Work instruction:
Beneath this task are records; print exactly the stretch of them from the line with "ihnen zu staerken, sondern" through the line with "Und genau hier", both ends included.

Listed records:
◆ ◆ ◆ ◆ ◆

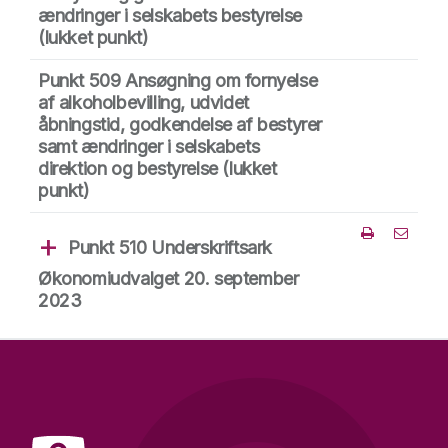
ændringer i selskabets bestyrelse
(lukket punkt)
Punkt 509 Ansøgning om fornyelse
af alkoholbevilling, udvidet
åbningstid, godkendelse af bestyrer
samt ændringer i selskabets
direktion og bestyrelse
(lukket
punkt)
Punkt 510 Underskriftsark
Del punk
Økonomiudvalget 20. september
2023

◆ ◆ ◆ ◆ ◆

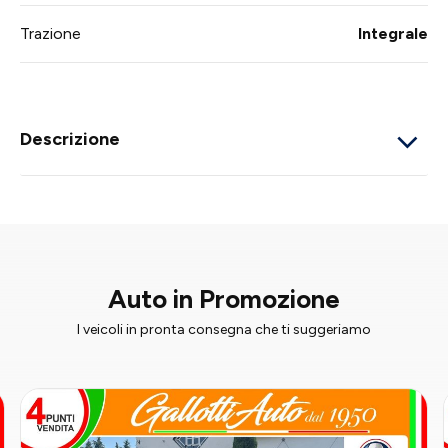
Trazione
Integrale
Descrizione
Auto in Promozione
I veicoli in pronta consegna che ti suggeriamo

◆ ◆ ◆ ◆ ◆

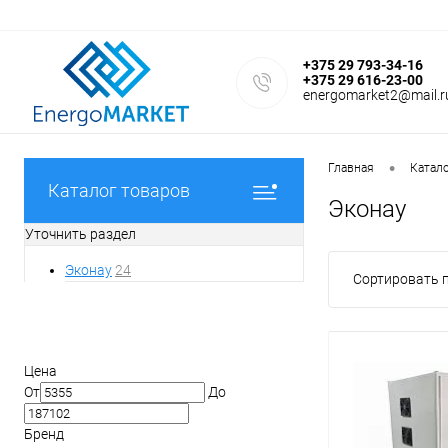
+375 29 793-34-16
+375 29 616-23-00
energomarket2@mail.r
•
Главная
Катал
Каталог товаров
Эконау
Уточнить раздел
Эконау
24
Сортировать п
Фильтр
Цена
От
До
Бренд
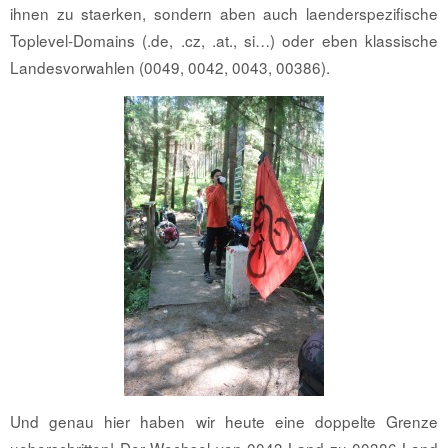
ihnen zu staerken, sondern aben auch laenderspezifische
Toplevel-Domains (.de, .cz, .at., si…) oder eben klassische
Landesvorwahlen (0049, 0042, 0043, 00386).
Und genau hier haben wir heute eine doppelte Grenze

◆ ◆ ◆ ◆ ◆

Result of the task:
ihnen zu staerken, sondern aben auch laenderspezifische
Toplevel-Domains (.de, .cz, .at., si…) oder eben klassische
Landesvorwahlen (0049, 0042, 0043, 00386).
Und genau hier haben wir heute eine doppelte Grenze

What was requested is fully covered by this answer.